Here we must recognize God's work can be subtle and carried out behind the scenes.
Perhaps it was God’s hand that the horrors of war drove many to seek peace in the Savior.
Perhaps it was God’s hand that slavery was finally abolished during the Civil War.
Perhaps it was God’s hand that brought judgment on the horrible sin of slavery.
Perhaps it was God’s hand that the United States have stuck together ever since.
God’s work can be subtle. And perhaps we may discern it only far down the road.
You may not understand until years later how God was working for good-
when you got in an accident, when you broke up with a boyfriend, when you got fired. You may never discern God's good work until the next life! We live by faith.
Joseph is a great example. His brothers were treacherous; they sold him into slavery. Imagine his fear and misery. But years later Joseph could say to his brothers:
You intended to harm me, but God intended it for good.
In all things God works for the good.
A fourth conviction: in all things God works for the good of those who love him. Here we come to a condition. The promise of Romans 8:28 is not for everyone.
This grand conviction is not for those who dismiss God. It’s for those who love him.
So let me ask you this all important question: do you love God?
Not do you acknowledge his existence. Do you love him- with all your mind + heart?
A fifth and final conviction: we know that in all things God works
for the good of those who love him, who have been called according to his purpose.
Here we learn that the sovereign Lord has called us for a purpose. We have a purpose.
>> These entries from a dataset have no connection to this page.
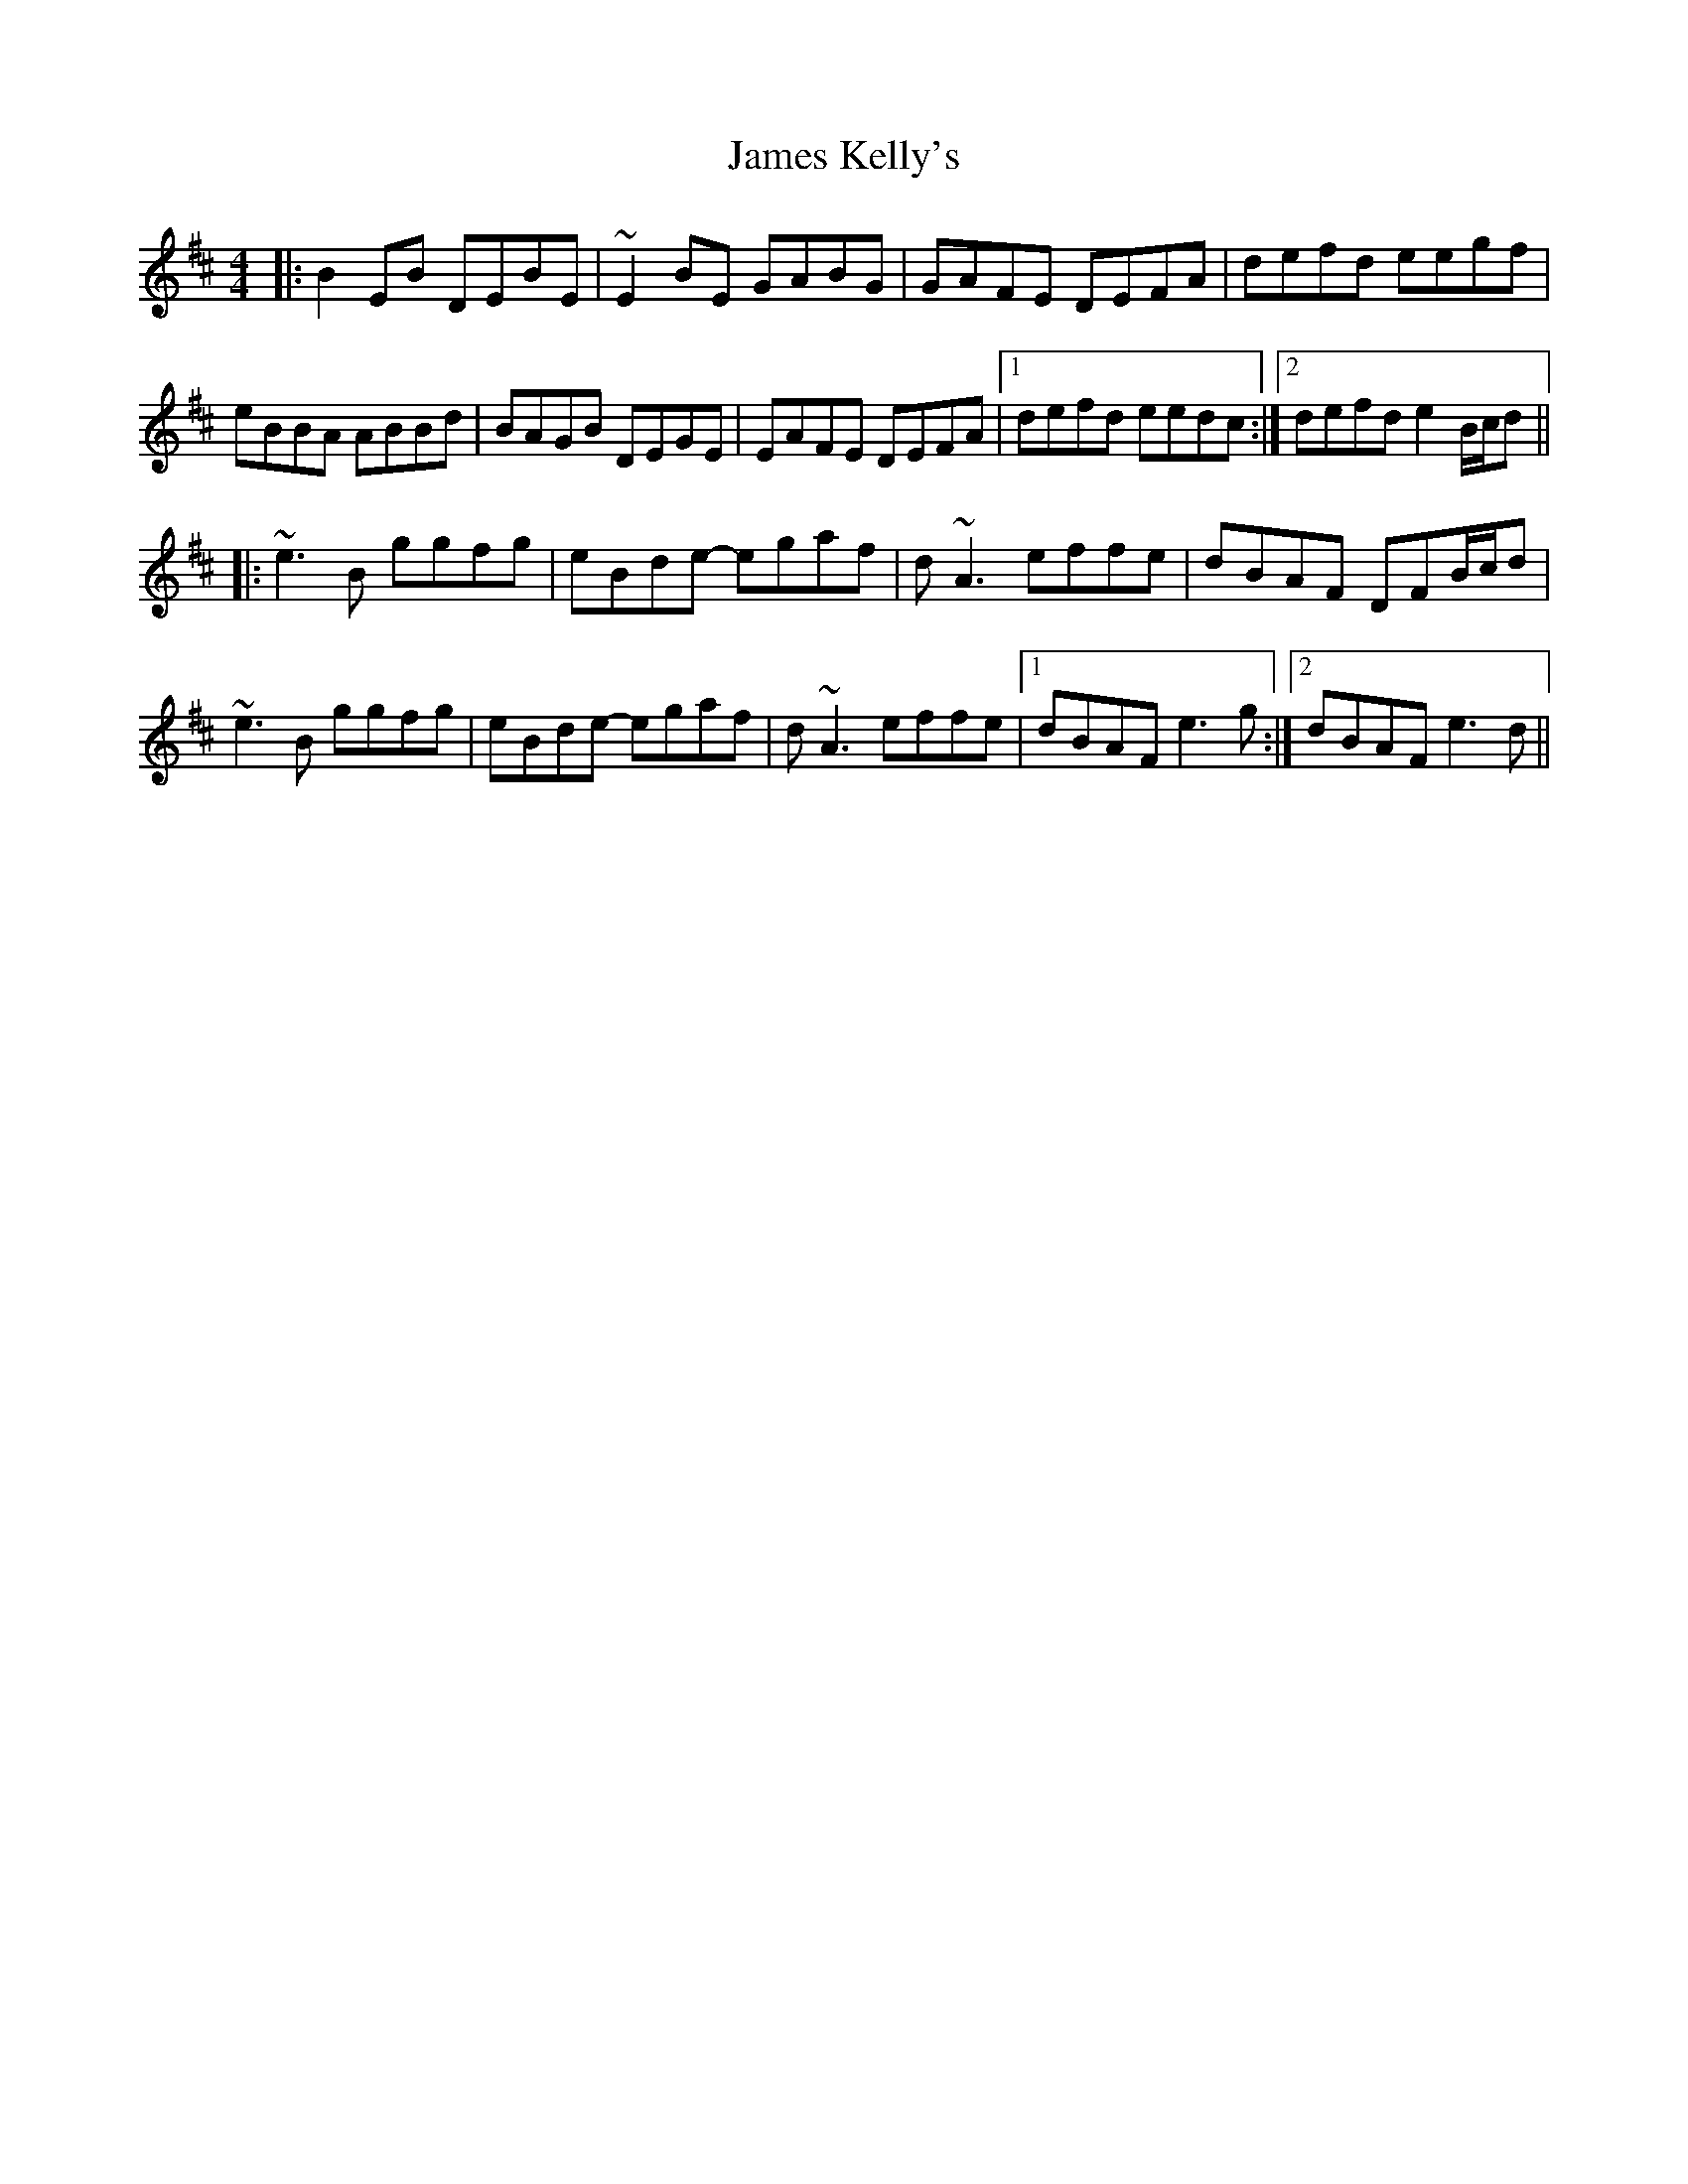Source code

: X: 19569
T: James Kelly's
R: reel
M: 4/4
K: Edorian
|:B2 EB DEBE|~E2 BE GABG|GAFE DEFA|defd eegf|
eBBA ABBd|BAGB DEGE|EAFE DEFA|1 defd eedc:|2 defd e2 B/c/d||
|:~e3 B ggfg|eBde- egaf|d ~A3 effe|dBAF DFB/c/d|
~e3 B ggfg|eBde- egaf|d ~A3 effe|1 dBAF e3 g:|2 dBAF e3 d||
God’s purpose is for us to be saved from sin. But his purpose for us is bigger than that.
God doesn’t work for our good just so we can sit back + selfishly bask in our blessings. God works for our good, so we can work for good in the world.
We have a dynamic identity: agents of God’s good purposes in the world.
What particular purposes has God called you to carry out?
Boys and girls: your purpose right now may be to grow healthy and strong
and to learn about God’s world and to develop skills to serve him all your life.
Teens: your purpose may be to offer an appealing example of loyalty to Jesus + friends.
Mothers: your purpose may be a deep love and nurture of your kids-
that makes it easy for them to relate to the deep love of God.
Men, your purpose may be to model a life of obedience to Jesus and selfless service.
At some point our purpose may be to look after an aging parent or a dying spouse.
God works for the good of those who have been called according to his purpose.
As we enter a new year- 2019- there are many things we don’t know.
We don’t know what job Jehvon Walker may get after his recent graduation.
We don’t know if Nashville traffic can possibly get worse than it already is.
We don’t know what new country music star will emerge.
We don’t know what new pastor and people God will bring to our church fellowship.
But by the grace of God, we have this rock solid certainty:
And we know that in all things God works for the good of those who love him, who are called according to his purpose. For this we say: thanks be to God!!